• _DATASET_:
......
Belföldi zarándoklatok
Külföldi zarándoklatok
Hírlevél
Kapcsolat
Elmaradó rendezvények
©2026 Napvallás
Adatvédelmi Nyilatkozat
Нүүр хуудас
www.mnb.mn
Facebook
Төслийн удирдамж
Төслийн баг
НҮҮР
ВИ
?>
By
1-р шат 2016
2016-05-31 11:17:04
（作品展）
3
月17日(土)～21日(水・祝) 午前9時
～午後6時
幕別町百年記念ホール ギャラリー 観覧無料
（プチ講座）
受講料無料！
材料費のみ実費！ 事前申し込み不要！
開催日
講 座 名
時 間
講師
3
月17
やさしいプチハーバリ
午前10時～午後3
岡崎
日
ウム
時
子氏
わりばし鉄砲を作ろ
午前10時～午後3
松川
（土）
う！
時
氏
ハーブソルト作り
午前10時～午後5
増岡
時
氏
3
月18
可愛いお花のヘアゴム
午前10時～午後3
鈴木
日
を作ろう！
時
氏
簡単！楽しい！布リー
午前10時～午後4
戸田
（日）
......
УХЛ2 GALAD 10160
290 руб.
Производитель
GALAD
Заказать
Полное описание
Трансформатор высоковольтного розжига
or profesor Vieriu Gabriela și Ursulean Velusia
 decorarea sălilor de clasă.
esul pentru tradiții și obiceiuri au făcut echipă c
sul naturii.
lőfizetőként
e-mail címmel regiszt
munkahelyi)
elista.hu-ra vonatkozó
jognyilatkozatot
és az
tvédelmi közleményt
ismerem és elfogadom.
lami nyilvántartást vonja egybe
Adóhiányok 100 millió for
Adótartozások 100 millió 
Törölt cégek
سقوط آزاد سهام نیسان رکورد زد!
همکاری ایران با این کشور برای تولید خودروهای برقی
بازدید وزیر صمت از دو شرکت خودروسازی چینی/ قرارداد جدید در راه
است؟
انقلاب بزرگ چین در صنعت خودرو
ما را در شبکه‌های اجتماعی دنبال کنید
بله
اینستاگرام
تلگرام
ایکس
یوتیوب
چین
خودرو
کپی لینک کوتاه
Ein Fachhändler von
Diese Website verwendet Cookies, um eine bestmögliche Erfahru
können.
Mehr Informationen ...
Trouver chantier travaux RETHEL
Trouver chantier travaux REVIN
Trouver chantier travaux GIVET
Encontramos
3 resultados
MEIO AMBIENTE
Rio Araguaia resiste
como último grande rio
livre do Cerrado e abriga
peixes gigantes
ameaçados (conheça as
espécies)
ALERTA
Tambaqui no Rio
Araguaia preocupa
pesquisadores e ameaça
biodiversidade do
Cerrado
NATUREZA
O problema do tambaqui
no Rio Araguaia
......
• _INSTRUCTIONS FOR THE TASK_: Output everything from the line containing "УХЛ2 GALAD 10160" down to and including the line containing "Ein Fachhändler von" as a numbered list, omitting any blank lines.

• _EXERCISE RESPONSE_:
1. УХЛ2 GALAD 10160
2. 290 руб.
3. Производитель
4. GALAD
5. Заказать
6. Полное описание
7. Трансформатор высоковольтного розжига
8. or profesor Vieriu Gabriela și Ursulean Velusia
9.  decorarea sălilor de clasă.
10. esul pentru tradiții și obiceiuri au făcut echipă c
11. sul naturii.
12. lőfizetőként
13. e-mail címmel regiszt
14. munkahelyi)
15. elista.hu-ra vonatkozó
16. jognyilatkozatot
17. és az
18. tvédelmi közleményt
19. ismerem és elfogadom.
20. lami nyilvántartást vonja egybe
21. Adóhiányok 100 millió for
22. Adótartozások 100 millió 
23. Törölt cégek
24. سقوط آزاد سهام نیسان رکورد زد!
25. همکاری ایران با این کشور برای تولید خودروهای برقی
26. بازدید وزیر صمت از دو شرکت خودروسازی چینی/ قرارداد جدید در راه
27. است؟
28. انقلاب بزرگ چین در صنعت خودرو
29. ما را در شبکه‌های اجتماعی دنبال کنید
30. بله
31. اینستاگرام
32. تلگرام
33. ایکس
34. یوتیوب
35. چین
36. خودرو
37. کپی لینک کوتاه
38. Ein Fachhändler von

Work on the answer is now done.